DeepTuner:
The FP8 engine.
State-of-the-art quantization techniques for large language models. Currently supporting FP8 with near-zero perplexity loss.
Native FP8 Precision
Our research-backed FP8 kernels enable fine-tuning with 50% less memory than BF16 while maintaining 99.9% accuracy signatures.
- Reduced VRAM requirements
- Higher throughput kernels
- Minimal perplexity shift
Sparse-Aware Fine-Tuning
Exploiting activation sparsity during backward passes to further accelerate training on H100 hardware.
- 2:4 Sparsity integration
- Structured mask optimization
How DeepTuner Achieves Near-Zero Perplexity Loss
Three precision-aware techniques work in concert to maintain convergence quality while halving memory requirements.
Dual-Format FP8
Forward pass uses E4M3 (4-bit exponent, 3-bit mantissa) for high accuracy.
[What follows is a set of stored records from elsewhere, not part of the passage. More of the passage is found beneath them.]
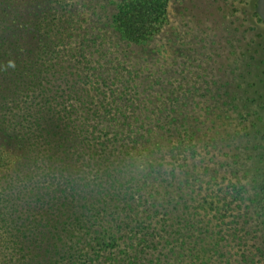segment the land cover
Returning <instances> with one entry per match:
<instances>
[{
	"label": "trees",
	"instance_id": "1",
	"mask_svg": "<svg viewBox=\"0 0 264 264\" xmlns=\"http://www.w3.org/2000/svg\"><path fill=\"white\" fill-rule=\"evenodd\" d=\"M175 36L170 0H0V264H264V47L218 77Z\"/></svg>",
	"mask_w": 264,
	"mask_h": 264
},
{
	"label": "rangeland",
	"instance_id": "2",
	"mask_svg": "<svg viewBox=\"0 0 264 264\" xmlns=\"http://www.w3.org/2000/svg\"><path fill=\"white\" fill-rule=\"evenodd\" d=\"M170 22L191 65L218 77L244 72L242 58L253 55L251 42L264 47V0H170ZM258 59L264 61V52ZM262 70L252 66L254 73Z\"/></svg>",
	"mask_w": 264,
	"mask_h": 264
}]
</instances>
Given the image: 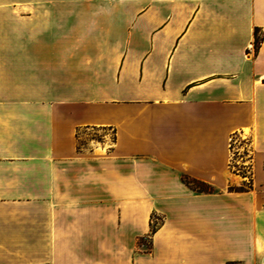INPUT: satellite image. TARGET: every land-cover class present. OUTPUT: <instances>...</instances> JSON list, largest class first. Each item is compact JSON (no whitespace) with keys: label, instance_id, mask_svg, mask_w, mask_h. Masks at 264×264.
Returning a JSON list of instances; mask_svg holds the SVG:
<instances>
[{"label":"crops","instance_id":"obj_1","mask_svg":"<svg viewBox=\"0 0 264 264\" xmlns=\"http://www.w3.org/2000/svg\"><path fill=\"white\" fill-rule=\"evenodd\" d=\"M0 264H264V0H0Z\"/></svg>","mask_w":264,"mask_h":264},{"label":"rangeland","instance_id":"obj_2","mask_svg":"<svg viewBox=\"0 0 264 264\" xmlns=\"http://www.w3.org/2000/svg\"><path fill=\"white\" fill-rule=\"evenodd\" d=\"M108 133L111 134L110 131H108ZM97 137L96 131H88L82 134V138ZM233 146L235 149H239L241 153L236 155L231 165L234 181H232L230 188L235 190H246L252 187V149L248 139L246 137L243 138L240 133L233 136Z\"/></svg>","mask_w":264,"mask_h":264},{"label":"trees","instance_id":"obj_3","mask_svg":"<svg viewBox=\"0 0 264 264\" xmlns=\"http://www.w3.org/2000/svg\"><path fill=\"white\" fill-rule=\"evenodd\" d=\"M261 42V36L259 35V31L256 30V39H255V48L256 50H258L259 45ZM183 180L185 181V183L187 185H189L191 188H193L194 190L198 191V192H212L214 191V187L211 186L208 183L202 182V181H198L196 179L190 178L188 176H184ZM157 226H158V222L157 221H153L151 223V231H150V235H152L156 230H157ZM140 243L142 244H147L148 245V249L150 247L149 243L146 242V239L141 238L140 239Z\"/></svg>","mask_w":264,"mask_h":264},{"label":"built area","instance_id":"obj_4","mask_svg":"<svg viewBox=\"0 0 264 264\" xmlns=\"http://www.w3.org/2000/svg\"><path fill=\"white\" fill-rule=\"evenodd\" d=\"M242 135V134H241ZM243 138H245V136L242 135ZM240 150L239 149H235L234 146H233V138H232V141H231V165L233 163V160H235V157L237 154H240Z\"/></svg>","mask_w":264,"mask_h":264},{"label":"bare ground","instance_id":"obj_5","mask_svg":"<svg viewBox=\"0 0 264 264\" xmlns=\"http://www.w3.org/2000/svg\"><path fill=\"white\" fill-rule=\"evenodd\" d=\"M238 180V179H237Z\"/></svg>","mask_w":264,"mask_h":264}]
</instances>
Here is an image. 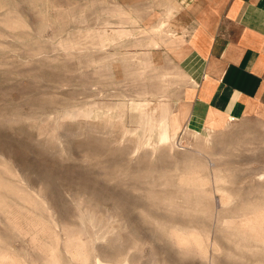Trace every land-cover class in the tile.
<instances>
[{
  "label": "rangeland",
  "instance_id": "1",
  "mask_svg": "<svg viewBox=\"0 0 264 264\" xmlns=\"http://www.w3.org/2000/svg\"><path fill=\"white\" fill-rule=\"evenodd\" d=\"M120 1L0 0V264H264V122L145 132L186 79Z\"/></svg>",
  "mask_w": 264,
  "mask_h": 264
},
{
  "label": "crops",
  "instance_id": "2",
  "mask_svg": "<svg viewBox=\"0 0 264 264\" xmlns=\"http://www.w3.org/2000/svg\"><path fill=\"white\" fill-rule=\"evenodd\" d=\"M132 4L134 14H128L134 23L156 20L152 29L160 30L146 42L149 52L164 50L186 79L173 103L182 128L211 133L238 120L264 122V0H134ZM142 4L148 6L146 16L137 15ZM121 28L125 36L132 31L136 37L142 35L136 33L137 27L121 26L117 32ZM164 28L175 33L169 43L162 37Z\"/></svg>",
  "mask_w": 264,
  "mask_h": 264
},
{
  "label": "bare ground",
  "instance_id": "3",
  "mask_svg": "<svg viewBox=\"0 0 264 264\" xmlns=\"http://www.w3.org/2000/svg\"><path fill=\"white\" fill-rule=\"evenodd\" d=\"M169 5V4H168ZM167 5V6H168ZM170 6V5H169ZM168 6V7H169ZM177 6V5H176ZM172 7V5H171ZM175 7V6H174ZM169 9V8H168ZM167 9V10H168ZM176 9V8H175ZM166 10V9H165ZM166 10V11H167ZM174 10V9H173ZM164 15V14H163ZM166 15V14H165ZM168 16V15H167ZM163 17V16H162ZM167 24V22H166ZM160 25V24H159ZM162 25V24H161ZM165 26V25H164ZM161 27V26H160ZM169 27L166 25V28ZM120 28V27H119ZM125 28H121V30H119L117 33L119 34H123L124 33V30ZM161 29V28H160ZM169 29V28H167ZM163 30V29H162ZM164 33H168V31L165 32V28H164ZM171 31V29H170ZM169 31V32H170ZM170 34V33H169ZM173 34V33H171ZM167 37L169 35H166ZM101 38V37H100ZM103 38V37H102ZM120 38V37H119ZM170 39V38H169ZM101 41V40H100ZM100 44L102 46H104L106 44V39H104V41L100 42ZM176 72V71H175ZM174 73V72H173ZM112 74V72H111ZM168 74V73H167ZM187 76V75H186ZM147 92V91H146ZM144 99V98H143ZM141 100V99H140ZM131 103V102H130ZM132 105L136 108H139L140 109H143V113H142V120H141V123L143 124V129L145 132L149 133L150 134L154 131H157L158 132V138H159V141L162 142V143H166V142H169V141H172V140H175L177 137H178V134L180 132V130L182 129L181 127V124H180V121L179 119L176 117V114L173 112V110L170 108V105L169 103H162L159 107V113H154V112H149L148 110H146V107L149 105V103L145 102V101H137V102H132ZM96 107V106H95ZM129 107V106H128ZM126 108V107H125ZM128 110V109H127ZM131 110V108H130ZM137 110V109H136ZM124 111V110H123ZM192 111V110H191ZM95 112V109L94 107H92L91 109H89L86 114L89 115H93ZM118 113V112H117ZM120 113V112H119ZM191 114V113H190ZM119 115V114H118ZM125 115V114H124ZM74 116V115H73ZM94 116V115H93ZM111 117V116H110ZM113 117V116H112ZM109 118V116H108ZM123 119H125L124 117H122ZM121 118V120H122ZM116 119V118H115ZM107 120V119H106ZM120 122H123V121H120ZM125 122V121H124ZM136 122H139V121H136ZM140 123V124H141ZM190 123V122H188ZM122 124V123H121ZM124 124V123H123ZM137 127V126H136ZM139 128V126H138ZM212 128V127H211ZM130 129V128H129ZM140 129V128H139ZM124 130V129H123ZM127 130V129H126ZM131 130V129H130ZM134 130V129H133ZM129 131V130H128ZM141 131V130H140ZM132 132V131H131ZM140 133V132H139ZM138 133V134H139ZM146 133V134H147ZM131 134V133H130ZM143 134V133H142ZM141 135V134H140ZM156 135V133H155ZM154 135V136H155ZM126 137V136H125ZM156 137V136H155ZM154 137V138H155ZM129 138V137H128ZM138 138V137H137ZM134 141V140H133ZM155 141V139L153 140ZM157 141V139H156ZM154 143V142H153ZM174 145V144H173ZM218 177V180H222V176H219L217 175ZM221 182V181H220ZM222 186V184H221ZM223 187V186H222ZM195 188V187H194ZM231 194V193H230ZM230 200V199H229ZM228 200V201H229ZM111 218V217H110ZM109 218V219H110ZM191 227V226H190ZM101 228V227H100ZM181 228V227H180ZM120 231V230H118ZM94 234V233H93ZM97 234V232H96ZM107 241V240H106ZM95 245V244H94ZM71 247V246H70ZM79 248V247H77ZM84 248V247H83ZM115 250V249H114ZM98 251V250H97ZM53 259V258H52ZM108 259V258H107ZM49 260V259H48ZM84 260V259H83ZM119 260V259H118ZM129 260V259H128ZM129 262V261H128ZM104 264H117V263H112V262H104ZM123 264H128L126 261L123 263Z\"/></svg>",
  "mask_w": 264,
  "mask_h": 264
}]
</instances>
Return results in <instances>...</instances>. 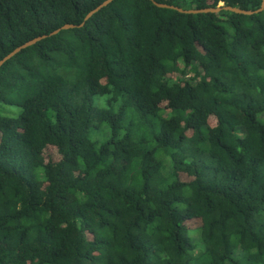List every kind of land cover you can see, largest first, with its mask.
I'll list each match as a JSON object with an SVG mask.
<instances>
[{
	"label": "trees",
	"instance_id": "obj_1",
	"mask_svg": "<svg viewBox=\"0 0 264 264\" xmlns=\"http://www.w3.org/2000/svg\"><path fill=\"white\" fill-rule=\"evenodd\" d=\"M104 1L0 0V60ZM0 103L22 109L0 112V264H264V11L116 0L6 62Z\"/></svg>",
	"mask_w": 264,
	"mask_h": 264
},
{
	"label": "rangeland",
	"instance_id": "obj_2",
	"mask_svg": "<svg viewBox=\"0 0 264 264\" xmlns=\"http://www.w3.org/2000/svg\"><path fill=\"white\" fill-rule=\"evenodd\" d=\"M109 98L110 97H108V96H102V97L97 96L93 100V106L95 108H108L109 107V102H108ZM121 104H122V100H120L119 102L113 103L112 107L115 111H117L121 107ZM0 112L3 116L17 118L21 115L22 109L17 107V106L6 105L3 103H0ZM173 113H174V111H172V110H166V111H163L156 118L148 116L147 122L151 125V127L150 128H146V127L137 128L136 133H135L136 139H141L143 137H146L147 139L150 140L152 137V134H156L159 132L160 120L167 119V118L171 117L173 115ZM135 123H139L138 118L134 115V113L132 111L128 112L127 125L135 124ZM111 136H112V134H111L110 126L108 124H104L100 128L93 127V128H91V131H90L91 140L96 142L98 144V146H100L101 144L110 140ZM157 156L160 159L164 160L165 163L168 160L169 161L168 164H170L171 159L167 154H165V151L160 150L158 152ZM166 165H167V163H166ZM168 169L169 168L167 165V167L164 171V174L166 176L165 185H168L169 183H171L173 181V177H171L168 174ZM37 173L39 174L40 179L44 178V172L42 169H39L37 171ZM190 234H191V237L194 239V241L198 244L200 242V238L197 235H200V233L198 231H191ZM196 246H197V248L202 247V242Z\"/></svg>",
	"mask_w": 264,
	"mask_h": 264
},
{
	"label": "water",
	"instance_id": "obj_3",
	"mask_svg": "<svg viewBox=\"0 0 264 264\" xmlns=\"http://www.w3.org/2000/svg\"><path fill=\"white\" fill-rule=\"evenodd\" d=\"M115 1L116 0H106L103 3H101L98 7H96L94 10H92L86 16L85 20L80 25L66 24V25L62 26L61 28H58L55 31L51 32L49 35H43V36L34 38V39L24 43L23 45L17 47L11 53H9L7 56H5L2 60H0V68L6 62L10 61L12 58H14L16 55H18L23 50L36 45L37 43L41 42L42 40H44V39H46L48 37L55 36V35L59 34L61 31H63V30H70V29L83 27L85 25L86 21L91 19L96 13L101 11L103 8L108 7L109 5H111ZM150 1H152L154 3V5H156L157 7L173 9V10H177V11H179L181 13H185V14H203V13H213V14H215V13H220L222 11H229V12H232V13H235V14H239V15H248V16H250V15L262 13L264 11V0L262 1L261 7L259 9H257V10H244V9H240V8H237V7L227 6L224 3H221L216 8H207V9H199V10H184L182 8H179V7L158 3L155 0H150Z\"/></svg>",
	"mask_w": 264,
	"mask_h": 264
}]
</instances>
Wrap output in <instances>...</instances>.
Backward pass uses E5M2 (5-bit exponent, 2-bit mantissa) for wider dynamic range during gradient flow.
Adaptive Loss Scaling
Auto-scaling mu policy monitors per-tensor saturation ratios every step. When saturation exceeds 0.001%, mu is halved immediately. When stable, mu grows back toward its maximum over a 1,000-step window.
Compressed Optimizer States
First-order momentum stored in FP8, second-order variance in FP16, master weights in FP16. Reduces optimizer memory from 16 bytes per parameter to under 7 bytes.
Three Levels of FP8 Optimization
FP8 Gradient Communication
FP8 all-reduce for DDP gradient synchronization. Compresses inter-GPU bandwidth by up to 2x with no change to the model or optimizer code.
FP8 Optimizer States
Includes O1 plus first-order momentum compression to FP8. Cuts peak optimizer memory by over 2x, enabling larger models or larger batch sizes on the same GPU.
Full FP8 Pipeline with ZeRO
Includes O2 plus ZeRO-aware FP8 weight partitioning for multi-GPU setups. Enables the full distributed FP8 training pipeline with minimal precision loss across all ranks.